The testing data would consist of new data on house prices that the model has not seen before. The model would be evaluated on its ability to predict the prices of these houses.
Training Data vs. Testing Data
|Feature||Training Data||Testing Data|
|Purpose||Training data is used to train the machine-learning model. The more training data the model has, the better it can make predictions.||Testing Data is used to evaluate the performance of the model.|
|Exposure||The model can learn from the training data and improve its predictions.||The testing data is not exposed to the model before evaluation. This ensures the model cannot memorize the testing data and make perfect predictions.|
|Distribution||The distribution of the training data should be similar to the distribution of the real-world data that the model will be used.||The distribution of the testing data is entirely different from the real-world data.|
|Use||Training data is used to prevent overfitting.||The testing data is used to evaluate the model’s performance by making predictions on it and comparing the predictions to the actual labels.|
|Size||The training data is typically larger. This is because the model needs to see many examples of input data to learn how to make accurate predictions.||The size of the testing data is typically smaller than the training data because the testing data is used to evaluate the performance of the model that has been trained on the training data.|
How are Training and Testing Data used in Test Automation Tools?
No wonder Training and Testing data are used in Test automation tools. This is to improve the accuracy and reliability of the tests.

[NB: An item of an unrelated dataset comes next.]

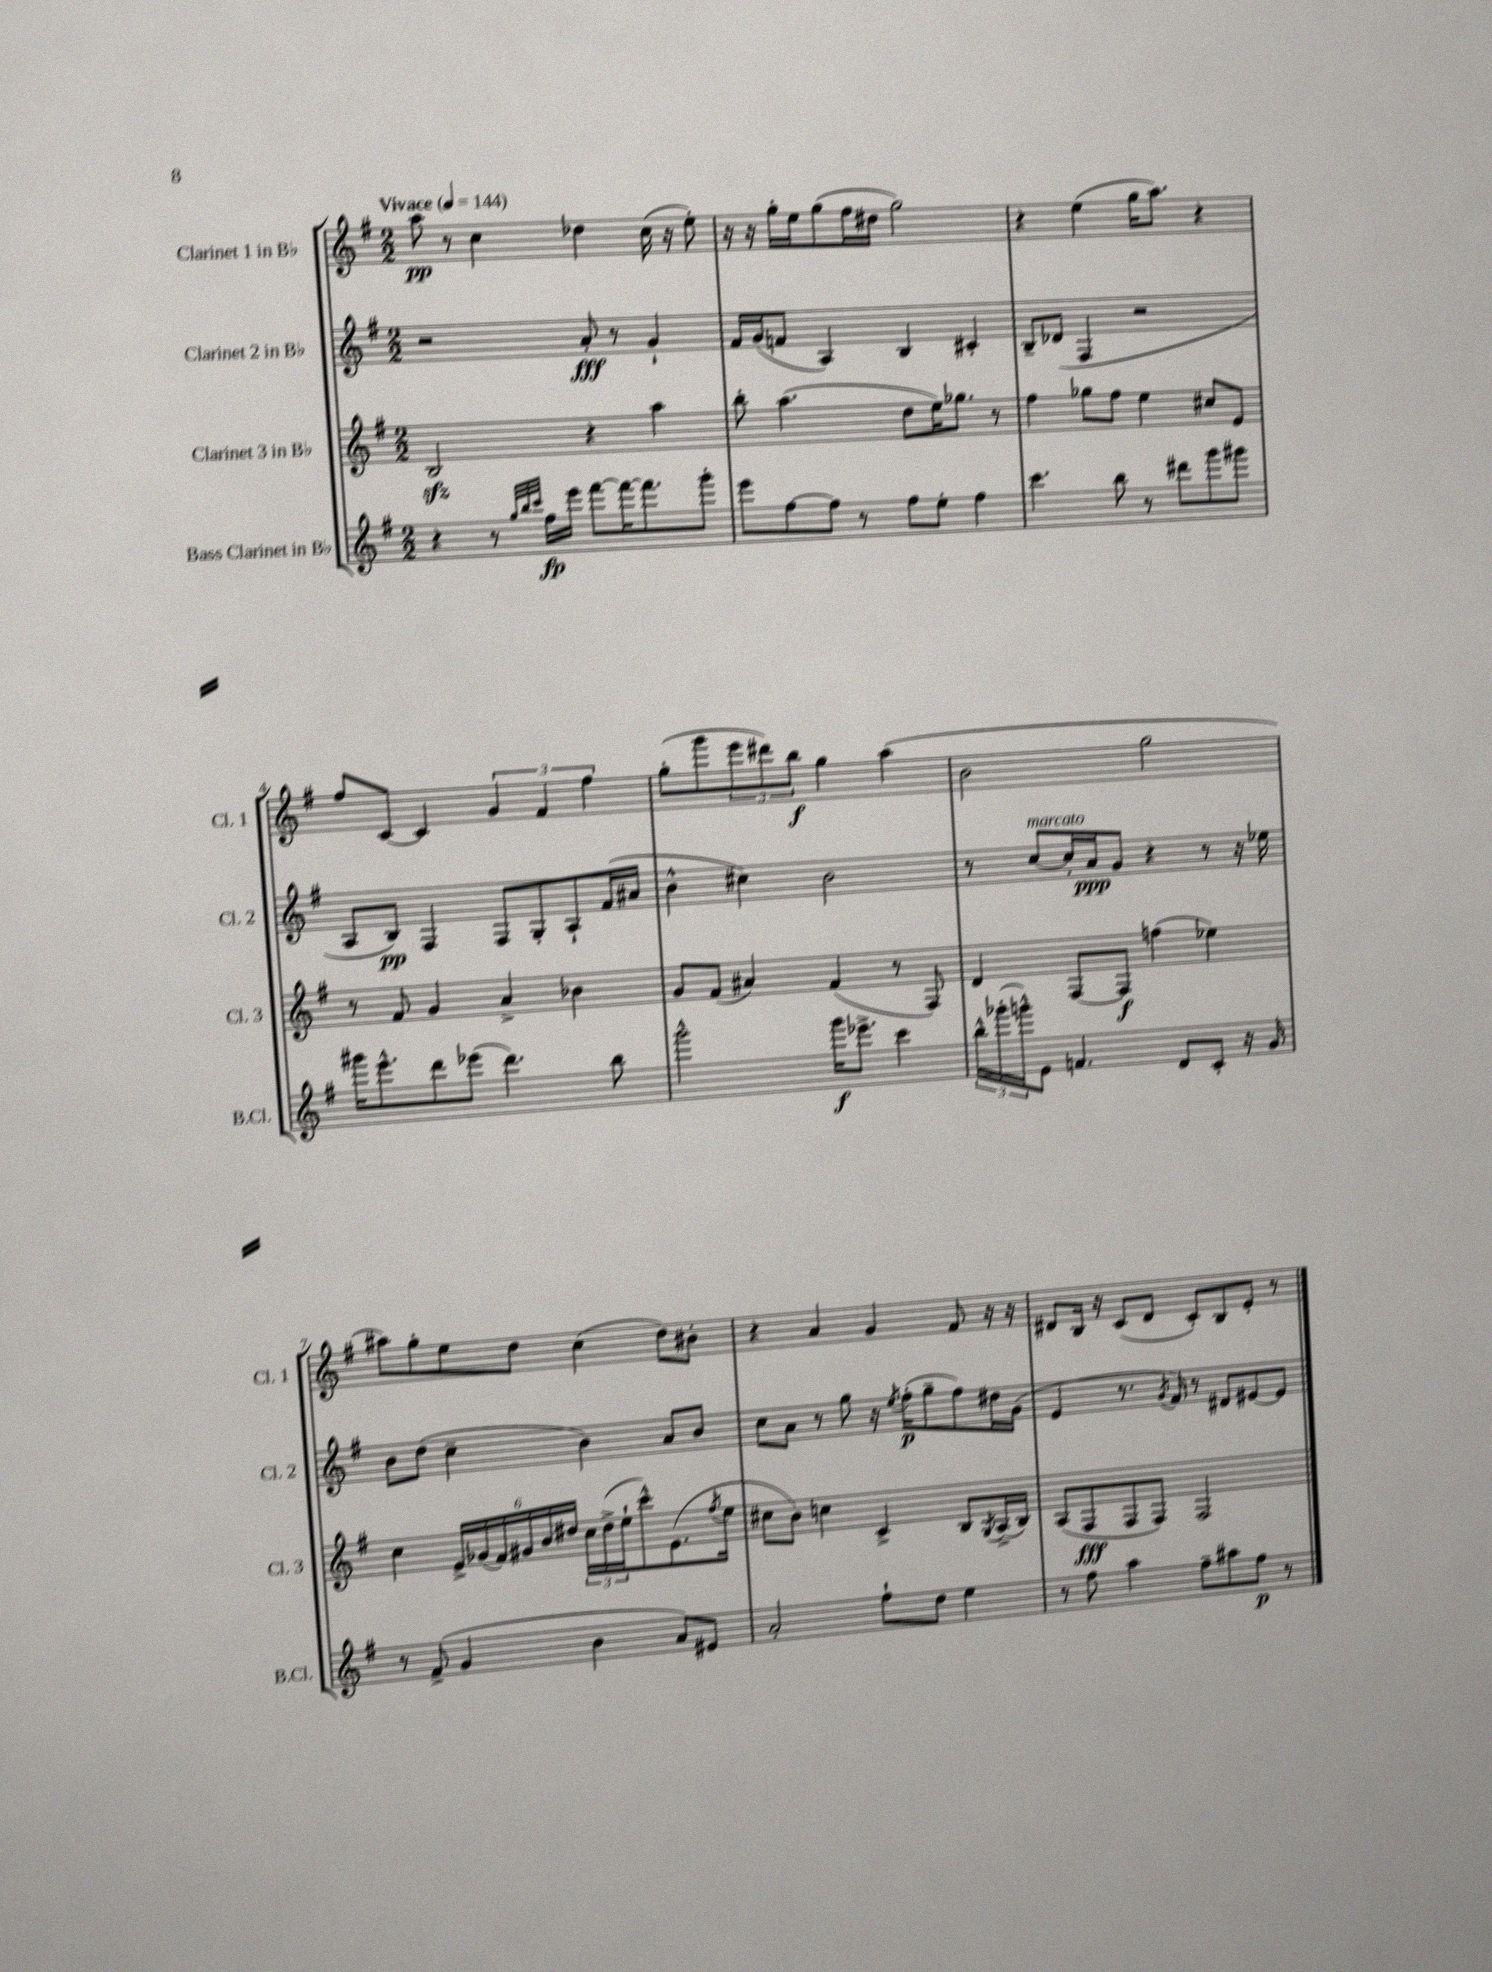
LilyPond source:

Training data is used to train the test automation tool on the specific application or system that is being tested. This helps the tool to learn the expected behavior of the application and to identity any potential defects.
Testing data is used to evaluate the performance of the test automation tool. This helps to ensure that the tool is able to find defects and that it is not overfitting to the training data.
Here are some simple explanations of how training and testing data are used in test automation tools:
- Training data teaches the test automation tool how to interact with the application or system under test. It should represent the real world and large enough to allow the tool to learn the patterns in the application’s behavior.
- Testing data is used to evaluate the performance of the test automation tool. It should be different from the training data and not labeled. This ensures that the tool is balanced with the training data and can find defects in new data.
By using training and testing data, you can build test automation tools that are more accurate and reliable.
As Andrew Ng said, “The training data is the food for the model, and the testing data is the dessert.”
Training data and Testing data are the most essential to understand to build accurate and reliable machine-learning models. By carefully selecting and preparing the data, you can improve your models’ performance and ensure they are ready for real-world use.
Frequently Asked Questions
How can you improve the training and testing data?
Improving the training and testing data can be done by increasing the diversity of the data sources and by carefully selecting and preprocessing the data to remove any biases or noise. Also, incorporating data augmentation techniques can help generate more varied and representative examples for training and testing.
How do you separate training and test data sets?
To separate training and test data sets, you can randomly split the data into two sets using a specific ratio, such as 70% for training and 30% for testing.